Howard County could see a slight revenue shortfall this fiscal year instead of the $12 million surplus predicted a year ago, but the worst news may yet be coming, officials say.
With state budget cuts looming amid a struggling economy, county budget director Raymond S. Wacks described an uncertain revenue picture to the County Council in a briefing this week.
"It's been a roller coaster of a summer," Wacks said. "Who knows how many more bumps in the road are facing us?"
Wacks spoke to the council Tuesday morning - its last meeting in the George Howard Building before renovations prompt relocation to rented space in a Columbia office building.
For the current fiscal year, which ends next June 30, the county is expected to be close to the "break-even point," Wacks said. The county is facing a potential $1.8 million revenue shortfall out of an $850 million locally funded budget, though the final outcome is still uncertain.
Property tax revenues are $10 million higher than expected so far this fiscal year, Wacks said, but real estate and income tax revenues are lower than predicted.
"We obviously are not satisfied," he said.

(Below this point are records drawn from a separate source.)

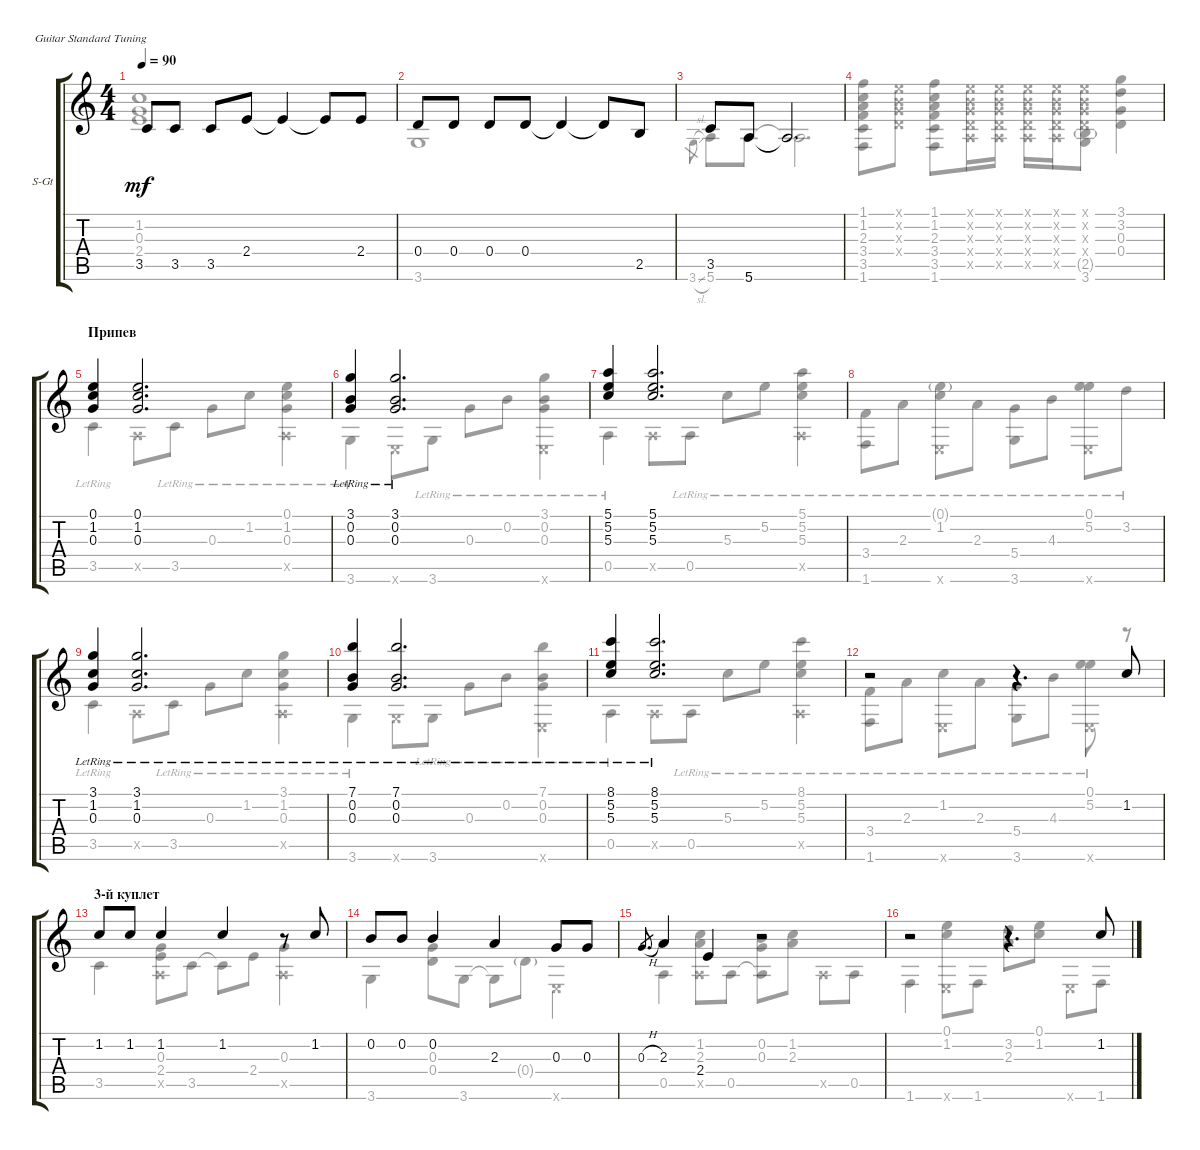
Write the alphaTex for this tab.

\defaultSystemsLayout 4
\bracketExtendMode groupsimilarinstruments
\firstSystemTrackNameOrientation horizontal
\otherSystemsTrackNameOrientation horizontal
\track ("Steel Guitar" "S-Gt") {instrument acousticguitarsteel}
\staff {score tabs}
\tuning (E4 B3 G3 D3 A2 E2)
\voice
\ts (4 4)
\tempo 90
\clef g2
\ks c
3.5.8{dy mf} 3.5.8 3.5.8 2.4.8 2.4{t}.4 2.4{t}.8 2.4.8 |
0.4.8 0.4.8 0.4.8 0.4.8 0.4{t}.4 0.4{t}.8 2.5.8 |
3.5.8 5.6.8 5.6{t}.2{d} |
|
\section ("" "Припев")
(0.1 1.2 0.3).4 (0.1 1.2 0.3).2{d} |
(3.1{lr} 0.2{lr} 0.3{lr}).4 (3.1{lr} 0.2{lr} 0.3{lr}).2{d} |
(5.3 5.2 5.1).4 (5.3 5.2 5.1).2{d} |
|
(3.1{lr} 1.2{lr} 0.3{lr}).4 (3.1{lr} 1.2{lr} 0.3{lr}).2{d} |
(7.1{lr} 0.2{lr} 0.3{lr}).4 (7.1{lr} 0.2{lr} 0.3{lr}).2{d} |
(5.3 5.2 8.1{lr}).4 (5.3 5.2 8.1{lr}).2{d} |
r.2 r.4{d} 1.2.8 |
\section ("" "3-й куплет")
1.2.8 1.2.8 1.2.4 1.2.4 r.8 1.2.8 |
0.2.8 0.2.8 0.2.4 2.3.4 0.3.8 0.3.8 |
0.3{h}.8{d gr} 2.3.4 2.4.4 r.2 |
r.2 r.4{d} 1.2.8
\voice
\clef g2
\ottava regular
\simile none
\ks c
(2.4 0.3 1.2).1{dy mf} |
3.6.1 |
3.6{sl}.8{gr} 5.6.8 5.6.8 5.6{t}.2{d} |
(1.1 1.2 2.3 3.4 3.5 1.6).8 (0.1{x} 0.2{x} 0.3{x} 0.4{x}).8 (1.1 1.2 2.3 3.4 3.5 1.6).8 (0.1{x} 0.2{x} 0.3{x} 0.4{x} 0.5{x}).16 (0.1{x} 0.2{x} 0.3{x} 0.4{x} 0.5{x}).16 (0.1{x} 0.2{x} 0.3{x} 0.4{x} 0.5{x}).16 (0.1{x} 0.2{x} 0.3{x} 0.4{x} 0.5{x}).16 (0.1{x} 0.2{x} 0.3{x} 0.4{x} 2.5{g} 3.6).8 (3.1 3.2 0.3 0.4).4 |
3.5{lr}.4 0.5{x}.8 3.5{lr}.8 0.3{lr}.8 1.2{lr}.8 (0.1{lr} 1.2{lr} 0.3{lr} 0.5{x}).4 |
3.6{lr}.4 0.6{x}.8 3.6{lr}.8 0.3{lr}.8 0.2{lr}.8 (3.1{lr} 0.2{lr} 0.3{lr} 0.6{x}).4 |
0.5{lr}.4 0.5{x}.8 0.5{lr}.8 5.3{lr}.8 5.2{lr}.8 (5.1{lr} 5.2{lr} 5.3{lr} 0.5{x}).4 |
(3.4{lr} 1.6{lr}).8 2.3{lr}.8 (1.2{lr} 0.6{x} 0.1{g}).8 2.3{lr}.8 (5.4{lr} 3.6{lr}).8 4.3{lr}.8 (5.2{lr} 0.1{lr} 0.6{x}).8 3.2{lr}.8 |
3.5{lr}.4 0.5{x}.8 3.5{lr}.8 0.3{lr}.8 1.2{lr}.8 (3.1{lr} 1.2{lr} 0.3{lr} 0.5{x}).4 |
3.6{lr}.4 3.6{x}.8 3.6{lr}.8 0.3{lr}.8 0.2{lr}.8 (7.1{lr} 0.2{lr} 0.3{lr} 0.6{x}).4 |
0.5{lr}.4 0.5{x}.8 0.5{lr}.8 5.3{lr}.8 5.2{lr}.8 (8.1{lr} 5.2{lr} 5.3{lr} 0.5{x}).4 |
(3.4{lr} 1.6{lr}).8 2.3{lr}.8 (1.2{lr} 0.6{x}).8 2.3{lr}.8 (5.4{lr} 3.6{lr}).8 4.3{lr}.8 (5.2{lr} 0.1{lr} 0.6{x}).8 r.8 |
3.5.4 (0.5{x} 0.3 2.4).8 3.5.8 3.5{t}.8 2.4.8 (0.3 0.5{x}).4 |
3.6.4 (0.4 0.3).8 3.6.8 3.6{t}.8 0.4{g}.8 0.6{x}.4 |
0.5.4 (0.5{x} 2.3 1.2).8 0.5.8 (0.5{t} 0.2 0.3).8 (2.3 1.2).8 0.5{x}.8 0.5.8 |
1.6.4 (0.6{x} 0.1 1.2).8 1.6.8 (3.2 2.3).8 (0.1 1.2).8 0.6{x}.8 1.6.8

To prepare, County Executive Ken Ulman is holding back $6 million in capital budget cash and is holding open 24 jobs, a move that would save $1.7 million. He's also asked department heads to slow spending where possible, and Wacks said he's talking to school officials about doing the same. No unpaid employee furloughs are under consideration, Wacks said.
In addition, the county has $10 million of the fiscal 2007 surplus that was to go toward a payment for future retiree health care costs that could be used to balance the budget in a pinch. Officials are still calculating the revenues from fiscal 2008 that ended June 30, but Wacks said $5 million or more should be left unspent.
"We are trying to walk a narrow line between cutting back on spending that will not have a dramatic impact on services," Wacks said.
The big unknown involves income tax revenues.
Wacks said he has halved the county's projection from last spring, when the current budget was crafted, from 4 percent growth to 2 percent. Still, he won't get updated collection figures from the state until late November, he said.
In addition, state cuts to schools and community colleges could cost an additional $2.8 million.
During the briefing, council Chairman Courtney Watson, an Ellicott City Democrat, said her father, former County Executive Edward Cochran, told her that he has strong faith in Wacks' ability to steer a prudent course. But both she and Republican Greg Fox said they'd feel better if Ulman made more cuts now, rather than using money designated for retiree health benefits or waiting for more bad news.
"I'm always looking at worst-case scenarios," Watson said. "We haven't seen 80 percent of what's going to hit us. Should we be taking more aggressive steps?"
Wacks responded that the administration already has made reductions, including cutting the use of take-home vehicles by county employees.
"We were concerned," he said. "We did take steps."
Fox questioned Ulman's hiring of a new Annapolis lobbyist and his use of county police officers as drivers/bodyguards.
"Could this be the time for the county executive to drop the protection officers and drive his hybrid to work?" Fox asked.
Wacks replied that there are pros and cons to every move. Ulman often has one officer in a county police car drive him. At other times, he drives himself in a county-owned Ford Escape SUV Hybrid. Executives in several Maryland counties have police drivers who also provide security, though the practice is new with Ulman in Howard County.
"I think this is a scary situation for all of us," Wacks said. "It could get even worse."
Wacks said property assessments may decline in the one-third of the county covering Elkridge and parts of east Columbia. The state will reassess for next fiscal year, but years of previous growth in values should keep property tax revenues growing for a time. Builders are postponing projects, however, he said, and if conditions worsen, so could the revenue picture.
"It's clear to most people we're heading into a deep recession," Wacks said.